# SELECTED PASSAGE start
Iron ore travelled on the PRR from the inception of the steel industry. Until the 1940's, when the import of ore made any significant impact, the majority of the ore came from the Misabe range of Minnesota and was shipped via boat on the Great Lakes to eastern ports.

Until the arrival of cars specifically designed for the weight of iron ore -- the G38's and G39's circa 1960 -- almost any class of hopper came into use. H21a's were the most prevalent on the system, followed by GLa's.

Since iron ore was significantly heavier than coal, these hoppers could only manage one "scoop" of ore placed directly over each truck. This is why photos of ore in hopper cars make the cars look like they are largely empty. Filling the car or loading the center of longer cars would cause the car to buckle under the load! (An overhead view of an iron ore-loaded H21a appears on page 70 of Pennsy Steam Years, Volume I.)

Ken McCorry wrote "The H-21 class was the biggest on the PRR until the H-39 came along in 1960. Since the import ore business started in Phila in 1954 my educated guess would be H-21'a , GLa, H-31, H-35. The PRR knew the H-21 fleet was close to the end of it's economic life in the early 50's. They built or purchased the H-35 in 1956 as a possible replacement for the H-21 fleet. The H-36 and H-37 class were also built as a possible replacement. While most railroads would build a few cars for a test the PRR did it in a big way buying 1000-1500 of some of the pre H-39 classes. By the end of the 50's the 70 ton car was the norm and the H-39 became the replacement for the H-21. The ore business also showed the weakness of hopper doors keeping ore inside the car so thats one of the reasons the G-38's were built. When pellets became the norm the steam lance holes in the 38's would leak a steady stream of pellets along the right of way. The G-38 also cubed out with pellets before it weighed out therefore the G-39 class.
# SELECTED PASSAGE end
# EXERCISE MATERIALS start
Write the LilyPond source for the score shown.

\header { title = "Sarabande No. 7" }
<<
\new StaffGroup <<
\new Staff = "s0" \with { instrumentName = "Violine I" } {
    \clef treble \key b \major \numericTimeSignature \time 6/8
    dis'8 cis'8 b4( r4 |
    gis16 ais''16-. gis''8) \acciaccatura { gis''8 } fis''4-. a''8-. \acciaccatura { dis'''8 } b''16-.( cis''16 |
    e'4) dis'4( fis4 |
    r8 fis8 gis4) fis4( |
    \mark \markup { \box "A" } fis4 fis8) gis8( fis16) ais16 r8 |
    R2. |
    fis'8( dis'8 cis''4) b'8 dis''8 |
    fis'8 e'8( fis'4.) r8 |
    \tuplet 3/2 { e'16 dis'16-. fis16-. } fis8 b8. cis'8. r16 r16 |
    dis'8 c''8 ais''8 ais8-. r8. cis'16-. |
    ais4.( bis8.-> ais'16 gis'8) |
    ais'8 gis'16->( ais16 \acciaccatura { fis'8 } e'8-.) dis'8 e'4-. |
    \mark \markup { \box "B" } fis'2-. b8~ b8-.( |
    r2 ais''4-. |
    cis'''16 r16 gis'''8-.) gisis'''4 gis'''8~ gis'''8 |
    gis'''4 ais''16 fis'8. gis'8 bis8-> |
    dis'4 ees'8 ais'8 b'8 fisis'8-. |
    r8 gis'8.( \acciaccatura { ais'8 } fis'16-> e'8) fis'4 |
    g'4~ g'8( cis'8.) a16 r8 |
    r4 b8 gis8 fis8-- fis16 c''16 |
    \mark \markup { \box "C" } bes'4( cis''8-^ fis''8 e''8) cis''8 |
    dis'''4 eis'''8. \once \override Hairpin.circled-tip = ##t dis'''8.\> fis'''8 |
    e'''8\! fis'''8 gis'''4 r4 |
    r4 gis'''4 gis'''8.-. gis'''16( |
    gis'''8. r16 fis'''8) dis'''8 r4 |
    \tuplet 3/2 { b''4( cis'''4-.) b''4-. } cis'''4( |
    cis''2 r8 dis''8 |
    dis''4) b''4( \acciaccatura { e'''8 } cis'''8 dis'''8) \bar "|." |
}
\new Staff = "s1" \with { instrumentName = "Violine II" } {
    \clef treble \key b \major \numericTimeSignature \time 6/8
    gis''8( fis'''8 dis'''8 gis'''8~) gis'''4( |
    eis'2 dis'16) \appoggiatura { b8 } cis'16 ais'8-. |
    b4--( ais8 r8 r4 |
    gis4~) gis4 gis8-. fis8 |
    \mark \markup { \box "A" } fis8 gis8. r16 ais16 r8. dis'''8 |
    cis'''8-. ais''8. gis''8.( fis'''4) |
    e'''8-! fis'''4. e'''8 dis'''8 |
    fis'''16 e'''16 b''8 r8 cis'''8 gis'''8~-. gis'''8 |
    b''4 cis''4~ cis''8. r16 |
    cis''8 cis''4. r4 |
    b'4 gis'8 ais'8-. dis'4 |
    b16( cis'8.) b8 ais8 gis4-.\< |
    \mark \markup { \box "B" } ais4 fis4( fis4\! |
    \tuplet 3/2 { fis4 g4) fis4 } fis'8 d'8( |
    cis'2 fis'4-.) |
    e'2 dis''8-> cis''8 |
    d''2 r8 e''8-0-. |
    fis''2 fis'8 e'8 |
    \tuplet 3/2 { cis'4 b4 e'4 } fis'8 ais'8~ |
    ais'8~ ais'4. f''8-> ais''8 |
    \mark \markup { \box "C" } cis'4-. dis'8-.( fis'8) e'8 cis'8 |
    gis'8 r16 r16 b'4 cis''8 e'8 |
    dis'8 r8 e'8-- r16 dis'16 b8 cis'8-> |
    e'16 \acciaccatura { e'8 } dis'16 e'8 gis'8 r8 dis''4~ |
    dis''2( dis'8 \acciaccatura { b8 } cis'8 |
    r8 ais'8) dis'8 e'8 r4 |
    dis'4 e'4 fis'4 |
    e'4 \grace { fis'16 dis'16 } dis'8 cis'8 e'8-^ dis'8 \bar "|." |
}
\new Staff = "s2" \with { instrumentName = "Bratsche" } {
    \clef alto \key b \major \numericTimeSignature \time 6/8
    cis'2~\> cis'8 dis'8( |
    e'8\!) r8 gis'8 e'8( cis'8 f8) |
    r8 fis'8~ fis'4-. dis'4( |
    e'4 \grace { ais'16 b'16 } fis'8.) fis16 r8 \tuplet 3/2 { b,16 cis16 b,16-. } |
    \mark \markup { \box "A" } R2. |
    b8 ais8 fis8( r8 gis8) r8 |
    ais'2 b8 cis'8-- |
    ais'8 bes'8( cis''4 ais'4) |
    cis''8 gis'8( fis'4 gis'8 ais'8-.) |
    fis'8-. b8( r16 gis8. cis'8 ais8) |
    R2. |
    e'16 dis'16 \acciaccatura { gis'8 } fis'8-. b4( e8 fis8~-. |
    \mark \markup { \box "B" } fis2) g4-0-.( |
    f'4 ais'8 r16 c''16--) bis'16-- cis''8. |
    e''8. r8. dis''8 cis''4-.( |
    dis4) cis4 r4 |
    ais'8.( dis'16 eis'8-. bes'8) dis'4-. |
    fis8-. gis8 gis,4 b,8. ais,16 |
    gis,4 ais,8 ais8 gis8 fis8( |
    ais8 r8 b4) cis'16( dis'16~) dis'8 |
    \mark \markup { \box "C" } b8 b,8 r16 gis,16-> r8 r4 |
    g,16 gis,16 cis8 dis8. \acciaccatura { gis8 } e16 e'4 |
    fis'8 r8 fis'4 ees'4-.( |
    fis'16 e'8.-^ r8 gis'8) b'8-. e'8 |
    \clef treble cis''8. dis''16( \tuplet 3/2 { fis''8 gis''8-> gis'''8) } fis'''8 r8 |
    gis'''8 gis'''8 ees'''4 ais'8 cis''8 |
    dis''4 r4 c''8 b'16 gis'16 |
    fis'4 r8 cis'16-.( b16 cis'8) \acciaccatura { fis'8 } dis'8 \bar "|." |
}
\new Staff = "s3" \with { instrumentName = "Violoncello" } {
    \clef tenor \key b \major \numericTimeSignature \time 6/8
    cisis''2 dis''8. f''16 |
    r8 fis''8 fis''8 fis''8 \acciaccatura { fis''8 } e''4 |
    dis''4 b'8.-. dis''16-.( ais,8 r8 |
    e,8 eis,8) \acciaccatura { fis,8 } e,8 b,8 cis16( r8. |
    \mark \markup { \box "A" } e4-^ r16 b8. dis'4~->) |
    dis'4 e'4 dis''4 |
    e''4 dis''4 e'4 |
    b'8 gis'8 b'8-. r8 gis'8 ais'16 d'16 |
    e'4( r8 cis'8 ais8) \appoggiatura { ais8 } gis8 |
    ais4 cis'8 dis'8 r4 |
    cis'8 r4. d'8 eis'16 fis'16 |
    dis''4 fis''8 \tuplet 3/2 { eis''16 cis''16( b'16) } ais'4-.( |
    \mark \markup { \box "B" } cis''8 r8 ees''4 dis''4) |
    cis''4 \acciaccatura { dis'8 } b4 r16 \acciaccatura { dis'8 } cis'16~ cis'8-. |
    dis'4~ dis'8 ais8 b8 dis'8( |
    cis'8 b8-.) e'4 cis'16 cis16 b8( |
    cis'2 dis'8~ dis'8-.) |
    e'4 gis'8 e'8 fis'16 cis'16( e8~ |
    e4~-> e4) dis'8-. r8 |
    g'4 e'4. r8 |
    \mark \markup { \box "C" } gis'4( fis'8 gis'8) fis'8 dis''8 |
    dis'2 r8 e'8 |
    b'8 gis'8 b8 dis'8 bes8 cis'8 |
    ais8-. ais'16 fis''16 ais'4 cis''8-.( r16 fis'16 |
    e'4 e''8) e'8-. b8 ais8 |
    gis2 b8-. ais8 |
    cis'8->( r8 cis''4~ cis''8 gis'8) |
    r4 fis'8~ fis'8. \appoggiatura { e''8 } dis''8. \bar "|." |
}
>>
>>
# EXERCISE MATERIALS end
• **TASKS FOR THIS EXERCISE**
a - Say whether each statement agrees with the passage on iron ore hoppers of the PRR. Answer yes or no for each, and quote the words of the passage that decide it: (i) Before the 1940's, most of the ore came from the Misabe range of Minnesota; (ii) H21a's were the least common hoppers used for ore on the system; (iii) The PRR built only a few cars of each pre H-39 class as a test.
b - Find every line in the records above that contains the string "tuplet", and copy each of those lines.

• **IN RESPONSE**
a -
(i) Yes: "the majority of the ore came from the Misabe range of Minnesota"
(ii) No: "H21a's were the most prevalent on the system, followed by GLa's."
(iii) No: "While most railroads would build a few cars for a test the PRR did it in a big way buying 1000-1500 of some of the pre H-39 classes."

b -
    \tuplet 3/2 { e'16 dis'16-. fis16-. } fis8 b8. cis'8. r16 r16 |
    \tuplet 3/2 { b''4( cis'''4-.) b''4-. } cis'''4( |
    \tuplet 3/2 { fis4 g4) fis4 } fis'8 d'8( |
    \tuplet 3/2 { cis'4 b4 e'4 } fis'8 ais'8~ |
    e'4 \grace { ais'16 b'16 } fis'8.) fis16 r8 \tuplet 3/2 { b,16 cis16 b,16-. } |
    \clef treble cis''8. dis''16( \tuplet 3/2 { fis''8 gis''8-> gis'''8) } fis'''8 r8 |
    dis''4 fis''8 \tuplet 3/2 { eis''16 cis''16( b'16) } ais'4-.( |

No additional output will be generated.